[Activity]
The records below should be set down in full, please, without any change.

(Source records)
##############################

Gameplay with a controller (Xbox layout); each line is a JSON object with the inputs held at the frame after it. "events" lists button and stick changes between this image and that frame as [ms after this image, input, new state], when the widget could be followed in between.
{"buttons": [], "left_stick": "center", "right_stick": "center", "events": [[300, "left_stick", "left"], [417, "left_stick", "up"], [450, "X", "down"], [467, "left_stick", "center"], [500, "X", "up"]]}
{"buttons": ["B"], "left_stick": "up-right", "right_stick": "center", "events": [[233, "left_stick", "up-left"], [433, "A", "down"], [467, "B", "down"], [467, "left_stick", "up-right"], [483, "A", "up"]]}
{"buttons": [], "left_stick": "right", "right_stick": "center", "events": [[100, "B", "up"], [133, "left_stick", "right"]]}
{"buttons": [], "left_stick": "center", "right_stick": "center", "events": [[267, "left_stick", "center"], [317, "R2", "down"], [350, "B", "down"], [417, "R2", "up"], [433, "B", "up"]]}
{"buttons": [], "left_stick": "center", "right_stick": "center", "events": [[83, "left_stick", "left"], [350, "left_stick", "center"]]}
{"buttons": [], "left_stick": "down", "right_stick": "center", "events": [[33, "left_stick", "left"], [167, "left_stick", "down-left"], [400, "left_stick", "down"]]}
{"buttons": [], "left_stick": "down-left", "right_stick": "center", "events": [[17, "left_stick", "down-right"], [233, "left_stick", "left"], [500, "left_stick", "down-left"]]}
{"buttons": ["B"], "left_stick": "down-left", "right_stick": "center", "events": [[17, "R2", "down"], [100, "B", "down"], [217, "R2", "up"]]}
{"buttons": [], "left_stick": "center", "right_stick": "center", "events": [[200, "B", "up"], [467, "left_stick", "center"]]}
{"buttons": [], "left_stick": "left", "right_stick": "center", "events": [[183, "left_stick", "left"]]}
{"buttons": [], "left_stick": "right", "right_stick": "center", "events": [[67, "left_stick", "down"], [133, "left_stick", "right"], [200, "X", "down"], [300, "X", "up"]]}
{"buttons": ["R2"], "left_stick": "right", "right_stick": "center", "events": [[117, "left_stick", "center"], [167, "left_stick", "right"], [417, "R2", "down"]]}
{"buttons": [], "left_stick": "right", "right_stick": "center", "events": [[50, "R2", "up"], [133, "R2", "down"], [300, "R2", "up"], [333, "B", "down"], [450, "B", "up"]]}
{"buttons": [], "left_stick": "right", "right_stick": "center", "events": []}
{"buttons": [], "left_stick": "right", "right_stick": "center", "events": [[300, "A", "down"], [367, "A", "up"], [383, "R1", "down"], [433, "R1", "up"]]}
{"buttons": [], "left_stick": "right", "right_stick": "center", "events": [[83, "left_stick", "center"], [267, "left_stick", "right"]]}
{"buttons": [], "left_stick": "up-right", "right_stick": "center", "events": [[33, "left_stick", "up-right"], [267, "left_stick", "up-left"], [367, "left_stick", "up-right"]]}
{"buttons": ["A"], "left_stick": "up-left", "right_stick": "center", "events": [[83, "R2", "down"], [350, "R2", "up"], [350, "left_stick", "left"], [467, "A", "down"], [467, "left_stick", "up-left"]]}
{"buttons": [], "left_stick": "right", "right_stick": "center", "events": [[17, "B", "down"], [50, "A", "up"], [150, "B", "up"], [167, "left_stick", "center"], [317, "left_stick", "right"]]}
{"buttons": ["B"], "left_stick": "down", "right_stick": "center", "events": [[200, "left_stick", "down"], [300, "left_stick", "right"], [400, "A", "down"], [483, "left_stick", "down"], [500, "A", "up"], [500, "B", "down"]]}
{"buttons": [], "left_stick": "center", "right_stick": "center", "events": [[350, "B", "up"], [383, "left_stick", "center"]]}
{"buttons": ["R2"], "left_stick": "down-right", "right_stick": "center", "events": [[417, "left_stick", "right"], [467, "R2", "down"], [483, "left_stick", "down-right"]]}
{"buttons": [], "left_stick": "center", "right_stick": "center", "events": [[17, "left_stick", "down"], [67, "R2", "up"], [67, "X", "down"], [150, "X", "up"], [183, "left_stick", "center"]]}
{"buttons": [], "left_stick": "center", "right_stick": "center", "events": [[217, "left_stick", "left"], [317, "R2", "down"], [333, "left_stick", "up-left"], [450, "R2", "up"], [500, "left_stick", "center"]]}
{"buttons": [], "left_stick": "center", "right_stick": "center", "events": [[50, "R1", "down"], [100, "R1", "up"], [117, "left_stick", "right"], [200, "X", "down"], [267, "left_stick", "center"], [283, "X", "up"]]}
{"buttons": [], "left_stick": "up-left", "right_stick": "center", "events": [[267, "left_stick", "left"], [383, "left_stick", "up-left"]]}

##############################

[Solution for this problem]
Gameplay with a controller (Xbox layout); each line is a JSON object with the inputs held at the frame after it. "events" lists button and stick changes between this image and that frame as [ms after this image, input, new state], when the widget could be followed in between.
{"buttons": [], "left_stick": "center", "right_stick": "center", "events": [[300, "left_stick", "left"], [417, "left_stick", "up"], [450, "X", "down"], [467, "left_stick", "center"], [500, "X", "up"]]}
{"buttons": ["B"], "left_stick": "up-right", "right_stick": "center", "events": [[233, "left_stick", "up-left"], [433, "A", "down"], [467, "B", "down"], [467, "left_stick", "up-right"], [483, "A", "up"]]}
{"buttons": [], "left_stick": "right", "right_stick": "center", "events": [[100, "B", "up"], [133, "left_stick", "right"]]}
{"buttons": [], "left_stick": "center", "right_stick": "center", "events": [[267, "left_stick", "center"], [317, "R2", "down"], [350, "B", "down"], [417, "R2", "up"], [433, "B", "up"]]}
{"buttons": [], "left_stick": "center", "right_stick": "center", "events": [[83, "left_stick", "left"], [350, "left_stick", "center"]]}
{"buttons": [], "left_stick": "down", "right_stick": "center", "events": [[33, "left_stick", "left"], [167, "left_stick", "down-left"], [400, "left_stick", "down"]]}
{"buttons": [], "left_stick": "down-left", "right_stick": "center", "events": [[17, "left_stick", "down-right"], [233, "left_stick", "left"], [500, "left_stick", "down-left"]]}
{"buttons": ["B"], "left_stick": "down-left", "right_stick": "center", "events": [[17, "R2", "down"], [100, "B", "down"], [217, "R2", "up"]]}
{"buttons": [], "left_stick": "center", "right_stick": "center", "events": [[200, "B", "up"], [467, "left_stick", "center"]]}
{"buttons": [], "left_stick": "left", "right_stick": "center", "events": [[183, "left_stick", "left"]]}
{"buttons": [], "left_stick": "right", "right_stick": "center", "events": [[67, "left_stick", "down"], [133, "left_stick", "right"], [200, "X", "down"], [300, "X", "up"]]}
{"buttons": ["R2"], "left_stick": "right", "right_stick": "center", "events": [[117, "left_stick", "center"], [167, "left_stick", "right"], [417, "R2", "down"]]}
{"buttons": [], "left_stick": "right", "right_stick": "center", "events": [[50, "R2", "up"], [133, "R2", "down"], [300, "R2", "up"], [333, "B", "down"], [450, "B", "up"]]}
{"buttons": [], "left_stick": "right", "right_stick": "center", "events": []}
{"buttons": [], "left_stick": "right", "right_stick": "center", "events": [[300, "A", "down"], [367, "A", "up"], [383, "R1", "down"], [433, "R1", "up"]]}
{"buttons": [], "left_stick": "right", "right_stick": "center", "events": [[83, "left_stick", "center"], [267, "left_stick", "right"]]}
{"buttons": [], "left_stick": "up-right", "right_stick": "center", "events": [[33, "left_stick", "up-right"], [267, "left_stick", "up-left"], [367, "left_stick", "up-right"]]}
{"buttons": ["A"], "left_stick": "up-left", "right_stick": "center", "events": [[83, "R2", "down"], [350, "R2", "up"], [350, "left_stick", "left"], [467, "A", "down"], [467, "left_stick", "up-left"]]}
{"buttons": [], "left_stick": "right", "right_stick": "center", "events": [[17, "B", "down"], [50, "A", "up"], [150, "B", "up"], [167, "left_stick", "center"], [317, "left_stick", "right"]]}
{"buttons": ["B"], "left_stick": "down", "right_stick": "center", "events": [[200, "left_stick", "down"], [300, "left_stick", "right"], [400, "A", "down"], [483, "left_stick", "down"], [500, "A", "up"], [500, "B", "down"]]}
{"buttons": [], "left_stick": "center", "right_stick": "center", "events": [[350, "B", "up"], [383, "left_stick", "center"]]}
{"buttons": ["R2"], "left_stick": "down-right", "right_stick": "center", "events": [[417, "left_stick", "right"], [467, "R2", "down"], [483, "left_stick", "down-right"]]}
{"buttons": [], "left_stick": "center", "right_stick": "center", "events": [[17, "left_stick", "down"], [67, "R2", "up"], [67, "X", "down"], [150, "X", "up"], [183, "left_stick", "center"]]}
{"buttons": [], "left_stick": "center", "right_stick": "center", "events": [[217, "left_stick", "left"], [317, "R2", "down"], [333, "left_stick", "up-left"], [450, "R2", "up"], [500, "left_stick", "center"]]}
{"buttons": [], "left_stick": "center", "right_stick": "center", "events": [[50, "R1", "down"], [100, "R1", "up"], [117, "left_stick", "right"], [200, "X", "down"], [267, "left_stick", "center"], [283, "X", "up"]]}
{"buttons": [], "left_stick": "up-left", "right_stick": "center", "events": [[267, "left_stick", "left"], [383, "left_stick", "up-left"]]}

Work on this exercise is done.